- INFORMATION SHOWN -
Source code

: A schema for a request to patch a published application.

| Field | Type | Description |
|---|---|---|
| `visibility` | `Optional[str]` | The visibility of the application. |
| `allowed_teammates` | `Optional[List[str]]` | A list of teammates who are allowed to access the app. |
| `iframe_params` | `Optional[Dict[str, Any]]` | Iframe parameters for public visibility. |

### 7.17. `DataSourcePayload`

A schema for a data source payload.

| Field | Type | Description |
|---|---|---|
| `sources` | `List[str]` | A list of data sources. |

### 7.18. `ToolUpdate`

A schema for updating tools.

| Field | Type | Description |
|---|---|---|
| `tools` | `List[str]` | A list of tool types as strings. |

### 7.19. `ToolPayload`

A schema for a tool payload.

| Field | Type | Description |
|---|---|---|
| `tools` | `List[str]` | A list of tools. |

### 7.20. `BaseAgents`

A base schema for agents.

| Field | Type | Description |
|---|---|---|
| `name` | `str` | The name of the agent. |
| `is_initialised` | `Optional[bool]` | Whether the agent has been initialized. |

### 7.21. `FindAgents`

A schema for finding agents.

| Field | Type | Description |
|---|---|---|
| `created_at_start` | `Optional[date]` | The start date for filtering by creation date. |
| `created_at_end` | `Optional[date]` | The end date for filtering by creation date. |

- WORK ORDER -
Locate every line in the data above that contains the word "filtering" with matching capitalization, and copy each of those lines in full.

- OUTPUT -
| `created_at_start` | `Optional[date]` | The start date for filtering by creation date. |
| `created_at_end` | `Optional[date]` | The end date for filtering by creation date. |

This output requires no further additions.